(Figure understanding tasks)
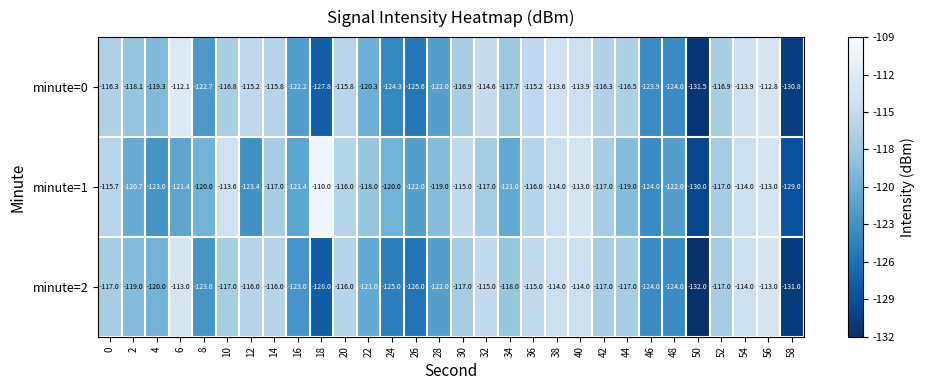

Where is minute=0 nearest to the value -121?

22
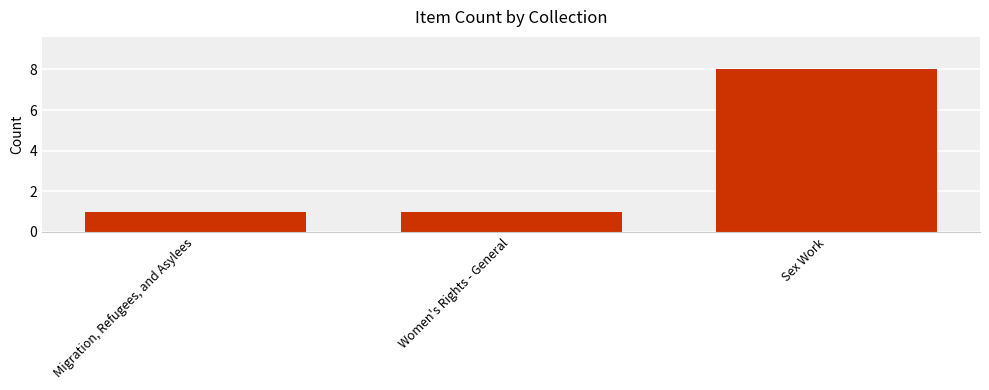

What is the average value?

3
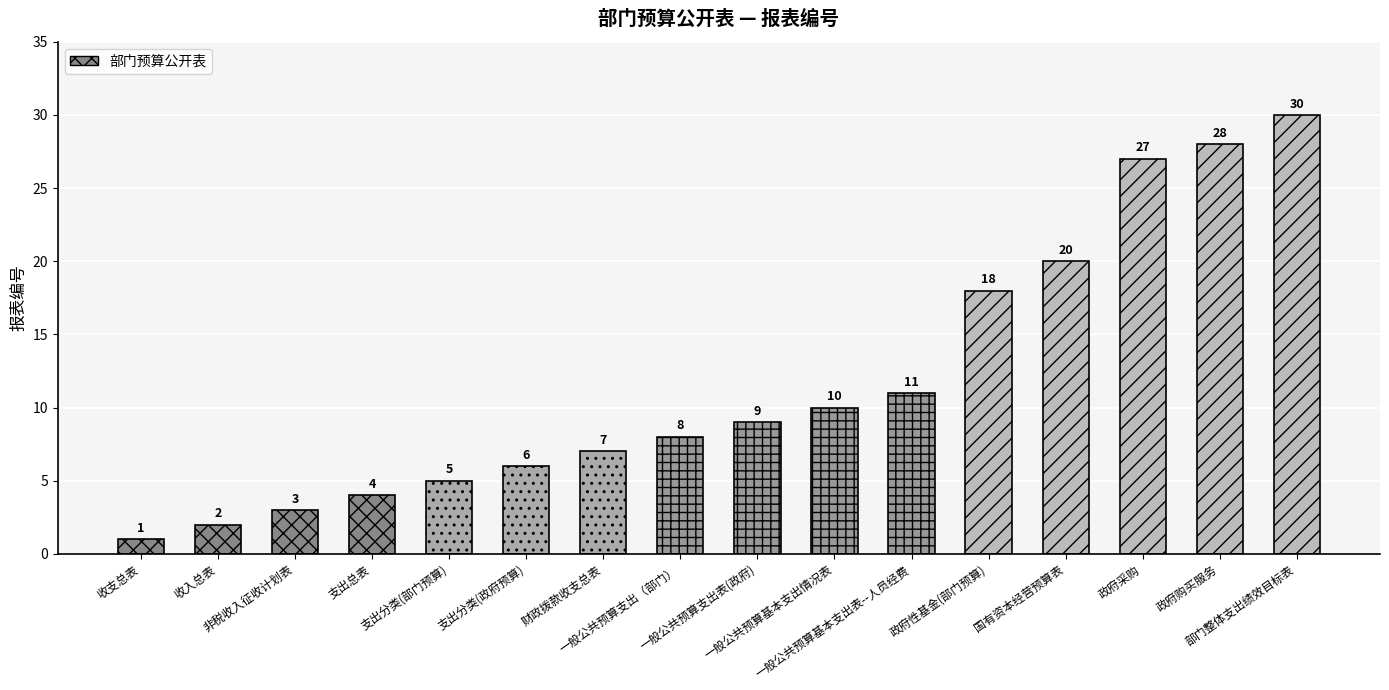

What is the change in value from 一般公共预算基本支出表--人员经费 to 国有资本经营预算表?

+9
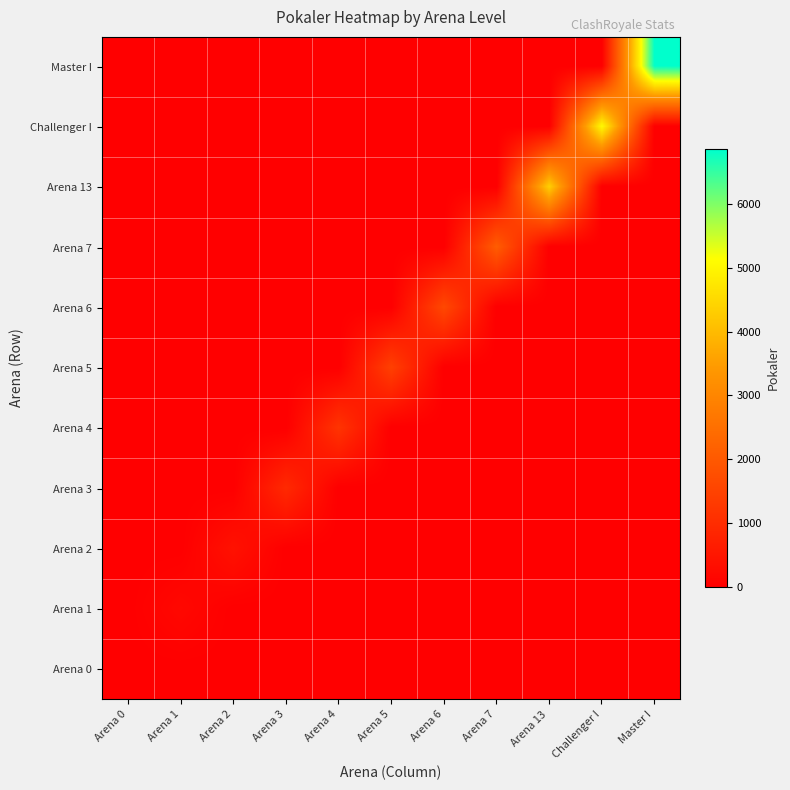

Reading left to right, transcribe all the data shown in this chart.

Master I: Arena 0=0	Arena 1=0	Arena 2=0	Arena 3=0	Arena 4=0	Arena 5=0	Arena 6=0	Arena 7=0	Arena 13=0	Challenger I=0	Master I=6857
Challenger I: Arena 0=0	Arena 1=0	Arena 2=0	Arena 3=0	Arena 4=0	Arena 5=0	Arena 6=0	Arena 7=0	Arena 13=0	Challenger I=5065	Master I=0
Arena 13: Arena 0=0	Arena 1=0	Arena 2=0	Arena 3=0	Arena 4=0	Arena 5=0	Arena 6=0	Arena 7=0	Arena 13=4347	Challenger I=0	Master I=0
Arena 7: Arena 0=0	Arena 1=0	Arena 2=0	Arena 3=0	Arena 4=0	Arena 5=0	Arena 6=0	Arena 7=2085	Arena 13=0	Challenger I=0	Master I=0
Arena 6: Arena 0=0	Arena 1=0	Arena 2=0	Arena 3=0	Arena 4=0	Arena 5=0	Arena 6=1630	Arena 7=0	Arena 13=0	Challenger I=0	Master I=0
Arena 5: Arena 0=0	Arena 1=0	Arena 2=0	Arena 3=0	Arena 4=0	Arena 5=1444	Arena 6=0	Arena 7=0	Arena 13=0	Challenger I=0	Master I=0
Arena 4: Arena 0=0	Arena 1=0	Arena 2=0	Arena 3=0	Arena 4=1177	Arena 5=0	Arena 6=0	Arena 7=0	Arena 13=0	Challenger I=0	Master I=0
Arena 3: Arena 0=0	Arena 1=0	Arena 2=0	Arena 3=939	Arena 4=0	Arena 5=0	Arena 6=0	Arena 7=0	Arena 13=0	Challenger I=0	Master I=0
Arena 2: Arena 0=0	Arena 1=0	Arena 2=406	Arena 3=0	Arena 4=0	Arena 5=0	Arena 6=0	Arena 7=0	Arena 13=0	Challenger I=0	Master I=0
Arena 1: Arena 0=0	Arena 1=197	Arena 2=0	Arena 3=0	Arena 4=0	Arena 5=0	Arena 6=0	Arena 7=0	Arena 13=0	Challenger I=0	Master I=0
Arena 0: Arena 0=0	Arena 1=0	Arena 2=0	Arena 3=0	Arena 4=0	Arena 5=0	Arena 6=0	Arena 7=0	Arena 13=0	Challenger I=0	Master I=0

• [Activity]
Find each line in the material above that includes the string "value", and copy those lines out in full.

• [Result of the exercise]
Where is minute=0 nearest to the value -121?
What is the average value?
What is the change in value from 一般公共预算基本支出表--人员经费 to 国有资本经营预算表?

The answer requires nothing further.